The Copper Age of comics began in 1984 and ended in 1992. The copper age saw significant changes in comic book storylines and updated many characters and either brought back discontinued characters or reestablished them in a more modern setting.

A new generation of readers instigated a much higher craving for action and updated graphics, material, and storylines. Writers and publishers went to work making comic book characters more lifelike and even more human.

During this period, the world of comic books took on a whole new meaning as readers began flocking to the stores to read about their favorite heroes. The change in storylines became noticeable as a more darker-tone stories began to emerge.

The competition for comic book dollars during this period saw Marvel, DC, Image, Dell, Quality, Topps, Valiant, Dark Horse, Gold Key, and other comic book publishers competing vigorously for their share of the market, thereby putting out more and better quality stories, magazines, and graphics.

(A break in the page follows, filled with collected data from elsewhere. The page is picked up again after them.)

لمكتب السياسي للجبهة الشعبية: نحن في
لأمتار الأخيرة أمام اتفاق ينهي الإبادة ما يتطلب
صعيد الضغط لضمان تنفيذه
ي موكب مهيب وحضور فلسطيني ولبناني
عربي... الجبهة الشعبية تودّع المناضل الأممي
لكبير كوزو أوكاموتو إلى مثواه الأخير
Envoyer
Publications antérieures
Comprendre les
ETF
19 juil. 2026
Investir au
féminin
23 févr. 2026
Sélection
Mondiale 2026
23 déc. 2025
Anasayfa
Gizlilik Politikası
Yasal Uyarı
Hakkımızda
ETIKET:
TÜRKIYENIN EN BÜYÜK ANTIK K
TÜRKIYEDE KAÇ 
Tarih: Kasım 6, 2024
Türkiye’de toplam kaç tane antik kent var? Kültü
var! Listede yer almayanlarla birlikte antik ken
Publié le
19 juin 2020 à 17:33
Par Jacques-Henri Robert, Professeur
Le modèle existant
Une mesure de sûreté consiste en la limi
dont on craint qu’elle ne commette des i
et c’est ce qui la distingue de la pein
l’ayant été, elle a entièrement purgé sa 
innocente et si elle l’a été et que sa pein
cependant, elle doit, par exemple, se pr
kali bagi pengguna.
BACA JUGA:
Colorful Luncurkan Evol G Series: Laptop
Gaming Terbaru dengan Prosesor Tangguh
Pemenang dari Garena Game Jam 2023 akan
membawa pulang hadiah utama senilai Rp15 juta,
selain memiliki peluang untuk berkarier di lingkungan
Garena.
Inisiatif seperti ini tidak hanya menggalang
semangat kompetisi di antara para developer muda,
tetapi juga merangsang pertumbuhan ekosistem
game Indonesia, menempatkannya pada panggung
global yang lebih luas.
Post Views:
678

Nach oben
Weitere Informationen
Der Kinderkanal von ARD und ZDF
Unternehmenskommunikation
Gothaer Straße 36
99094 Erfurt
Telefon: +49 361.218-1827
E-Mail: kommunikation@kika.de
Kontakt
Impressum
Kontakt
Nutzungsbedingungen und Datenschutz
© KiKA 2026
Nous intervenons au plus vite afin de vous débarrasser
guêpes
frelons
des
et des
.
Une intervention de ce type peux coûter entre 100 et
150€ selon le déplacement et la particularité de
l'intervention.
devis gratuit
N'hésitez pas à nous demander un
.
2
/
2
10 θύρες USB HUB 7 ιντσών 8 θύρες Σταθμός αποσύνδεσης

Antiheroes became the characters that made comic books sale, just as much or more than the traditional heroes. Wolverine, Morbius, Ghost Rider, The Punisher, and other characters fought crime and injustice, but just within the boundaries of the law.

The traditional heroes, Iron Man, Green Lantern, The Avengers, Spider Man, Bat Man and Robin, The X Men, The Fantastic Four, Super Man, The Silver Surfer, The Justice League of America, Flash, Hawkeye, The Hulk, Wonder Woman, and Dare Devil were still around battling old and new adversaries.

Female super heroes and other characters, both good and bad, made an impact during this period. Buffy The Vampire Slayer, Huntress, Red Sonja, Sheena, Electra, Vampirella, Power Girl, Super Girl, Black Canary, Bat Girl, and Phoenix were very popular.

The copper age brought comic book characters in line with the real life generation X. These characters worried about money, financial security, and where their next battle would be fought, but they did not worry about being politically correct.

The Copper Age of comics was a great lead in to the Modern Age of Comics because, with the coming advances in computer technology and graphic design, the internet, and satellite imagery, information around the world became more accessible and opened the door for a greater readership of comics and super hero movies.

As with all antiques and collectibles, the economy has a strong role in the selling of comic books, figurines, collectible cards, dolls, and comic book collections. If the economy is good, the market for comic books and other collectibles become energized but when the general economy is bad, so goes the antiques and collectibles business.